課題
パテント・トロール訴訟についての文書抜粋のうち、「ラムキン氏と協議した結果、S」から「はずです」と呼びかけました。」までを含む部分を、一字も変えずに書き写しなさい。

#### 文書抜粋 ####

SparkFunは当初、訴訟についてSparkFunに情報提供してくれた弁護士に推薦された弁護士事務所を訪れました。しかし、この弁護士事務所はSparkFunの案件を扱うのに不向きだったとのこと。そこで、Seidle氏が電子フロンティア財団(EEF)に相談をしたところ、EEFは知的財産訴訟に詳しい弁護士のレイチェル・ラムキン氏を紹介してくれました。



ラムキン氏と協議した結果、SparkFunの案件はまさにラムキン氏の得意分野だということが分かったので、Seidle氏は改めてラムキン氏に弁護を依頼することができました。とはいえ、弁護士を立てるのに手間取ってしまったのは事実なので、Seidle氏は「日常的な問題を解決するのが得意な地元の弁護士が特許訴訟も解決してくれると期待する前に、もっと下調べをするべきでした」と述べました。

◆教訓2:妥協して和解金を支払わないこと

今回、SparkFunを訴えたAltair Logixは、SparkFunのほかにASUSやCaterpillar、Texas Instrumentsなど名だたる大企業を相手に訴えを起こしたことがあるとのこと。こうした企業は資金力があるので、少額の和解金ならすぐに支払うことができますが、そうするとパテント・トロールが次の標的を見つけるための資金源になってしまいます。そこでSeidle氏は、パテント・トロールの標的になった企業に対して、和解金を支払う予算を徹底抗戦に使うよう呼びかけました。



◆教訓3:自分でも裁判の文書を入手して勉強すること

今回の訴訟に臨むにあたり、Seidle氏は裁判資料の電子版を公開している公共サービスのPublic Access to Court Electronic Recordsに登録をして訴訟に関する文書を入手し、今回の案件を担当する裁判官の考え方や姿勢を研究したとのこと。この経験から、Seidle氏は「弁護士経由でしか資料を入手できないという決まりはありません。1ページあたり0.1ドル(約10円)程度の手数料を払って文書を自分で入手し、時間とお金を節約しましょう」と話しました。

また、Seidle氏は末尾で「他の人がパテント・トロールに訴えられないことを願っていますが、もし訴えられたらまず深呼吸をして、自分が無力ではないことを思い起こしてください。誰もがこれを実践して団結すれば、パテント・トロールは消えていくはずです」と呼びかけました。

#### 対象データ ####

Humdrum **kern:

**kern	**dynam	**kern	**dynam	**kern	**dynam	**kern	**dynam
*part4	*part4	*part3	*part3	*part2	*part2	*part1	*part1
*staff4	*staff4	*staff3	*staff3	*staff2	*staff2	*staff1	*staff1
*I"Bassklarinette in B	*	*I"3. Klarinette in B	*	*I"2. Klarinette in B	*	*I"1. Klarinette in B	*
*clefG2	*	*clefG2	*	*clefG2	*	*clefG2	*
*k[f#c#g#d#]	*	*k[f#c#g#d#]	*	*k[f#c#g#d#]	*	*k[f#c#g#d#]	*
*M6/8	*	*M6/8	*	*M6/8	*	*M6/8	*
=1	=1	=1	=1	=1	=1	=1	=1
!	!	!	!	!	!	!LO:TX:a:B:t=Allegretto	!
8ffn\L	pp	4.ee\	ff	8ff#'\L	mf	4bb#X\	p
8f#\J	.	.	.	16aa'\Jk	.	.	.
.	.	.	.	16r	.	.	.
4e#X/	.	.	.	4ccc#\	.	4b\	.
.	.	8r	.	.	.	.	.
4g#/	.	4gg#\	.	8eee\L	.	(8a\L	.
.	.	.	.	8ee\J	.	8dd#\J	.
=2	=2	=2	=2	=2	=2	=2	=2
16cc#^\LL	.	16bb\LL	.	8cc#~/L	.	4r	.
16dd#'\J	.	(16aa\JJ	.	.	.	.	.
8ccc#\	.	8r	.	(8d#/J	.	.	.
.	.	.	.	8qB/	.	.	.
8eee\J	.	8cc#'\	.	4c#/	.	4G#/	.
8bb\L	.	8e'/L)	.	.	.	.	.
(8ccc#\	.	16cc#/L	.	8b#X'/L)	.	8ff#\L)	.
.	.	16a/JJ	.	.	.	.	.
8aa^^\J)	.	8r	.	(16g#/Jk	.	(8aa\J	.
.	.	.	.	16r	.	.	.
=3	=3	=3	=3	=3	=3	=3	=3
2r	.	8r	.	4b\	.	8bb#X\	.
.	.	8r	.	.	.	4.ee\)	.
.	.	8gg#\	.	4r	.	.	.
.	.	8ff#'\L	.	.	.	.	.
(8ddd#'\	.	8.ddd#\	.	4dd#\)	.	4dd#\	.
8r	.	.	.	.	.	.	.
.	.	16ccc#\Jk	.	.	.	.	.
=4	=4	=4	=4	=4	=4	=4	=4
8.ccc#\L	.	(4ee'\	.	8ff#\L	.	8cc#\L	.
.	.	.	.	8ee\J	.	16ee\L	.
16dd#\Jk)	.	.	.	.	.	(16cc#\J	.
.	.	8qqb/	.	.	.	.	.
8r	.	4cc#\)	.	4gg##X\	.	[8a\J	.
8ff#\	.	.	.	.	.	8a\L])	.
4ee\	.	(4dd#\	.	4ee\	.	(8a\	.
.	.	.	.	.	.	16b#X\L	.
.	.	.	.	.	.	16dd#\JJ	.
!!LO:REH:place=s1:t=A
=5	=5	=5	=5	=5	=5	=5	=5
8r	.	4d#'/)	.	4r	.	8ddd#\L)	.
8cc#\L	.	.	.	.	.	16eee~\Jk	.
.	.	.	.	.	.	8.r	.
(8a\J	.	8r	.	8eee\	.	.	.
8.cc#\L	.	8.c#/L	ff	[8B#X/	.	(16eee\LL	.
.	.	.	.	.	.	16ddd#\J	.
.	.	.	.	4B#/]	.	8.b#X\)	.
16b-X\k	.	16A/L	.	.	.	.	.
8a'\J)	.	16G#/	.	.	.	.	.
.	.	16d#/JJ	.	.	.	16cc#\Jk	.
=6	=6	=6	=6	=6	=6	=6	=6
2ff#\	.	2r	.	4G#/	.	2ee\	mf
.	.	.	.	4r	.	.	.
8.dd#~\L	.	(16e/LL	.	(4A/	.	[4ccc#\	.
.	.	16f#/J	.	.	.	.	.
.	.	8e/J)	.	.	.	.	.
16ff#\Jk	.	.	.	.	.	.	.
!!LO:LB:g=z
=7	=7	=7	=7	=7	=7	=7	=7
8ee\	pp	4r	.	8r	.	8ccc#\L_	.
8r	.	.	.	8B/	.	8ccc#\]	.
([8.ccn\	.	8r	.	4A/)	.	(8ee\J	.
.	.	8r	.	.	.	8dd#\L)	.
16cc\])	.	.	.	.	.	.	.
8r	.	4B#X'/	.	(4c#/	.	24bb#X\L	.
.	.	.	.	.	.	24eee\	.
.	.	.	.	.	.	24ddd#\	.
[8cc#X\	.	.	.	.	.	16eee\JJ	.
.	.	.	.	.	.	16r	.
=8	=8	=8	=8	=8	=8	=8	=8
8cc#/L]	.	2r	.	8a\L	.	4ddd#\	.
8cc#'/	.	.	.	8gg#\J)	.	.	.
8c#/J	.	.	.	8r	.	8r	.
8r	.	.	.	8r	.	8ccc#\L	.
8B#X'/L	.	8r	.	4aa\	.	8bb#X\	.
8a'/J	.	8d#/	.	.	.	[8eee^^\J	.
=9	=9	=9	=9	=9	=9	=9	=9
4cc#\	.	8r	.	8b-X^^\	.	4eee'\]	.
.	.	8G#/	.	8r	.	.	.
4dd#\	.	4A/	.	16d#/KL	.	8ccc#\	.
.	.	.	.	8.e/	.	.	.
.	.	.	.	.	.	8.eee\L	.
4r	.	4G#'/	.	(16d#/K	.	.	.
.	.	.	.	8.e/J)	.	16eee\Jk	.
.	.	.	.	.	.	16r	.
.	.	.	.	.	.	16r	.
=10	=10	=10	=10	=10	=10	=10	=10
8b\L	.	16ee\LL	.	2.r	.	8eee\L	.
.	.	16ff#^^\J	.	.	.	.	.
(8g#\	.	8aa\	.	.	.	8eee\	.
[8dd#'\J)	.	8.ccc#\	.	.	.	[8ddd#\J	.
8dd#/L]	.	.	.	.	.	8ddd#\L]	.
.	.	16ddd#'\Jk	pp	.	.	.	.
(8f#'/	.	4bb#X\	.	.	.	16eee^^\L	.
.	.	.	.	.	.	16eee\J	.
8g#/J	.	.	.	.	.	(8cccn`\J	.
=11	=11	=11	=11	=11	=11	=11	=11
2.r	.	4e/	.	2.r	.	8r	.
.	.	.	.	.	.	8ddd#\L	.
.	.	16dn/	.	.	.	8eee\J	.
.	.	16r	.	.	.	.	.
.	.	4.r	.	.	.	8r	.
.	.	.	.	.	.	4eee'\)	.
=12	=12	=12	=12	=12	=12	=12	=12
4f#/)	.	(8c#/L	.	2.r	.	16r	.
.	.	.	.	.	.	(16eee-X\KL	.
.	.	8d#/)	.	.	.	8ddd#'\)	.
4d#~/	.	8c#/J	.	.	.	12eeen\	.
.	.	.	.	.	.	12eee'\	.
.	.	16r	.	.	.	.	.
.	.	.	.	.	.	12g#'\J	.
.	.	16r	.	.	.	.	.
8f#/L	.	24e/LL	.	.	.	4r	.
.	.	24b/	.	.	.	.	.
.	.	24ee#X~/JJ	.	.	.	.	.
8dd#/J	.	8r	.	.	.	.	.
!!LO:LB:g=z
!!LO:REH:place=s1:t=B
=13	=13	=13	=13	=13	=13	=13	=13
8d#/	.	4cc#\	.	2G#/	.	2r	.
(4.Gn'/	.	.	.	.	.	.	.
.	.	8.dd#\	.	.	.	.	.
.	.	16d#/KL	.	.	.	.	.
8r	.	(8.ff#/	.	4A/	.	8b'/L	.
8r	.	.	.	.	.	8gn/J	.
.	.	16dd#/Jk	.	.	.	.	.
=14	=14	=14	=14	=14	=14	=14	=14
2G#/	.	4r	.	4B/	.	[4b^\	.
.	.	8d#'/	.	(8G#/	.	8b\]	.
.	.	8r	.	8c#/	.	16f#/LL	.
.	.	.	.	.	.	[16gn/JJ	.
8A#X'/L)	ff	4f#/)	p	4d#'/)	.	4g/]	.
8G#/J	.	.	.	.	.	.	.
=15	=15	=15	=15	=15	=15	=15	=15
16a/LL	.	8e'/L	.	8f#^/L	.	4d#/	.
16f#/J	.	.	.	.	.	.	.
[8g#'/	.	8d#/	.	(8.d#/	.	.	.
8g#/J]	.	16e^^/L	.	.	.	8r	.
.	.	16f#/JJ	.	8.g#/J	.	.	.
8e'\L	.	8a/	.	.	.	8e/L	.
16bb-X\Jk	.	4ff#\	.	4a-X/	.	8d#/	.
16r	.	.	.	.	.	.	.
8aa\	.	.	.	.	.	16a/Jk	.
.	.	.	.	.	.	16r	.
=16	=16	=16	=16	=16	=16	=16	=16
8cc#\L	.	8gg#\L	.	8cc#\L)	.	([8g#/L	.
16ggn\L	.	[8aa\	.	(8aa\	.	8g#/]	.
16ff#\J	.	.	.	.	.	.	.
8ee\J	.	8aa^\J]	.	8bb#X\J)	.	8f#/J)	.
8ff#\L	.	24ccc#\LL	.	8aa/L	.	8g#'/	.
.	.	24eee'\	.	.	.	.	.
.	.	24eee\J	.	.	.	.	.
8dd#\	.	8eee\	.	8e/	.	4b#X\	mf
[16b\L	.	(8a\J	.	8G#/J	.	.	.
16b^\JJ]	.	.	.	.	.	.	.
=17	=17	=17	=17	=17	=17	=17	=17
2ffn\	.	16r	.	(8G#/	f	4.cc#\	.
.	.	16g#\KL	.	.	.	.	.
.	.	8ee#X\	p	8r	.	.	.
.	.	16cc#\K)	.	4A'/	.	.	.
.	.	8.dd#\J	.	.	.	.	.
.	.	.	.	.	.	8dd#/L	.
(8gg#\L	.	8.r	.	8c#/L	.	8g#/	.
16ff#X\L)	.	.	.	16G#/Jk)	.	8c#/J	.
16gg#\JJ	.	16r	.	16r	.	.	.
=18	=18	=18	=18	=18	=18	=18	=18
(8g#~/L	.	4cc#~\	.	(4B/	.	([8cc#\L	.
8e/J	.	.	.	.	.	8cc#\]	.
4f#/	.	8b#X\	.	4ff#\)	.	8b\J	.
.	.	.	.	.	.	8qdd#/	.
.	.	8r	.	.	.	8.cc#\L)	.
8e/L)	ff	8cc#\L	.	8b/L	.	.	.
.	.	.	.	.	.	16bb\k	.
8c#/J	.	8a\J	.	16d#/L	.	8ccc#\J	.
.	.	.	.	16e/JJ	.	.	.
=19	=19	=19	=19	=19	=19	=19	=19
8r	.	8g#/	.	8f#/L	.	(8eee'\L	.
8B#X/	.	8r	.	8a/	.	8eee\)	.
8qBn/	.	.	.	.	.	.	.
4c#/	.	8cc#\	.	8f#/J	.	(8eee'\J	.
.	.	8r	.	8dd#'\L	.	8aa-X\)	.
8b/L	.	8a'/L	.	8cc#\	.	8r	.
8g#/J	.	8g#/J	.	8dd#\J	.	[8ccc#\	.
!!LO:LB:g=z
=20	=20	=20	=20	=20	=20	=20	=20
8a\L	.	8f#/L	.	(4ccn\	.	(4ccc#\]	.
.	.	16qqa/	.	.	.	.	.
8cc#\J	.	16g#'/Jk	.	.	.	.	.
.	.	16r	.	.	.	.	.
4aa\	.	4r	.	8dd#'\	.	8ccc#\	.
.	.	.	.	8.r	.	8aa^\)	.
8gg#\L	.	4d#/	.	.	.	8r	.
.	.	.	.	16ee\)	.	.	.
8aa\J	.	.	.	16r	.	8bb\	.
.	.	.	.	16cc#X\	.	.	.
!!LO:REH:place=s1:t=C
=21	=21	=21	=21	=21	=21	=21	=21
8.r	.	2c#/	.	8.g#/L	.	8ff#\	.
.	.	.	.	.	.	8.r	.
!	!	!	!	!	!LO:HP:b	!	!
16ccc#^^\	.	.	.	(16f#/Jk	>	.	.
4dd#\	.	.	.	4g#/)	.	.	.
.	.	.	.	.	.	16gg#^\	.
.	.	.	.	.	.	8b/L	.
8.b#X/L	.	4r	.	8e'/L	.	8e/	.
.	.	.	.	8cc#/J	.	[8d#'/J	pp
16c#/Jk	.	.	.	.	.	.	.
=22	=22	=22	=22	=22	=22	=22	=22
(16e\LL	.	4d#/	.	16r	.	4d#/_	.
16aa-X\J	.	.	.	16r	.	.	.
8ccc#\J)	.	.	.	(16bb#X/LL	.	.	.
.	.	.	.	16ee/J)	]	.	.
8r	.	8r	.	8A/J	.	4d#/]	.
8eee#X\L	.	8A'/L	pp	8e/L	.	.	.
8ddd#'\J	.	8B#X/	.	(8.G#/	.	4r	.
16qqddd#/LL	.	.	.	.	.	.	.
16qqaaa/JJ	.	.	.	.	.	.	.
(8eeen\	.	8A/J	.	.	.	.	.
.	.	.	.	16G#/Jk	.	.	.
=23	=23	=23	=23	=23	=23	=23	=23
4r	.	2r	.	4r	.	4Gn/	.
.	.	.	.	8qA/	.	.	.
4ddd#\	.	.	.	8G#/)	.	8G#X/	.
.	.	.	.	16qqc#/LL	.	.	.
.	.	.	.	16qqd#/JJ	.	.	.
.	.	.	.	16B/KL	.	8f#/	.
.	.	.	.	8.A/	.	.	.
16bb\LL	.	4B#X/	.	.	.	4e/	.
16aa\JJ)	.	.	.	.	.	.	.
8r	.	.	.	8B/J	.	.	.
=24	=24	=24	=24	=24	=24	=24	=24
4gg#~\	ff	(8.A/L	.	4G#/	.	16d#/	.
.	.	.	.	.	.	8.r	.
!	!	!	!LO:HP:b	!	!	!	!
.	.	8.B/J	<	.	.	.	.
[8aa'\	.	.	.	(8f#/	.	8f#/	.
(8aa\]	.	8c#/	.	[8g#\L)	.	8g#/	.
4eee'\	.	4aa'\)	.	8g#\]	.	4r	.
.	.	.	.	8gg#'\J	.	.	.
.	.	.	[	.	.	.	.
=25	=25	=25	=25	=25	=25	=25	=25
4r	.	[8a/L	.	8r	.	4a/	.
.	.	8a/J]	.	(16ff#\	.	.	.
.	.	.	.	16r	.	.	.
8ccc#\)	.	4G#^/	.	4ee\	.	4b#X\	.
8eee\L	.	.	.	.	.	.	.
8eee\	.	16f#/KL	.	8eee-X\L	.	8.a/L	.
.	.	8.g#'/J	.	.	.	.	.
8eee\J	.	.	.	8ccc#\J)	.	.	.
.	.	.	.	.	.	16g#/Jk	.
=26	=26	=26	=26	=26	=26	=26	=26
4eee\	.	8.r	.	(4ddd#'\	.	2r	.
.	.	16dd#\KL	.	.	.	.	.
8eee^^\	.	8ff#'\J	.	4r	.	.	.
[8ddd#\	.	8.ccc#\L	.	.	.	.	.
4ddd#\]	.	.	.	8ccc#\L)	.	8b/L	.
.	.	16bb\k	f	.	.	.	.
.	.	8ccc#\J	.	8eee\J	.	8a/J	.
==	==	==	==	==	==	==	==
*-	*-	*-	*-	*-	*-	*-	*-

####

解答
ラムキン氏と協議した結果、SparkFunの案件はまさにラムキン氏の得意分野だということが分かったので、Seidle氏は改めてラムキン氏に弁護を依頼することができました。とはいえ、弁護士を立てるのに手間取ってしまったのは事実なので、Seidle氏は「日常的な問題を解決するのが得意な地元の弁護士が特許訴訟も解決してくれると期待する前に、もっと下調べをするべきでした」と述べました。

◆教訓2:妥協して和解金を支払わないこと

今回、SparkFunを訴えたAltair Logixは、SparkFunのほかにASUSやCaterpillar、Texas Instrumentsなど名だたる大企業を相手に訴えを起こしたことがあるとのこと。こうした企業は資金力があるので、少額の和解金ならすぐに支払うことができますが、そうするとパテント・トロールが次の標的を見つけるための資金源になってしまいます。そこでSeidle氏は、パテント・トロールの標的になった企業に対して、和解金を支払う予算を徹底抗戦に使うよう呼びかけました。



◆教訓3:自分でも裁判の文書を入手して勉強すること

今回の訴訟に臨むにあたり、Seidle氏は裁判資料の電子版を公開している公共サービスのPublic Access to Court Electronic Recordsに登録をして訴訟に関する文書を入手し、今回の案件を担当する裁判官の考え方や姿勢を研究したとのこと。この経験から、Seidle氏は「弁護士経由でしか資料を入手できないという決まりはありません。1ページあたり0.1ドル(約10円)程度の手数料を払って文書を自分で入手し、時間とお金を節約しましょう」と話しました。

また、Seidle氏は末尾で「他の人がパテント・トロールに訴えられないことを願っていますが、もし訴えられたらまず深呼吸をして、自分が無力ではないことを思い起こしてください。誰もがこれを実践して団結すれば、パテント・トロールは消えていくはずです」と呼びかけました。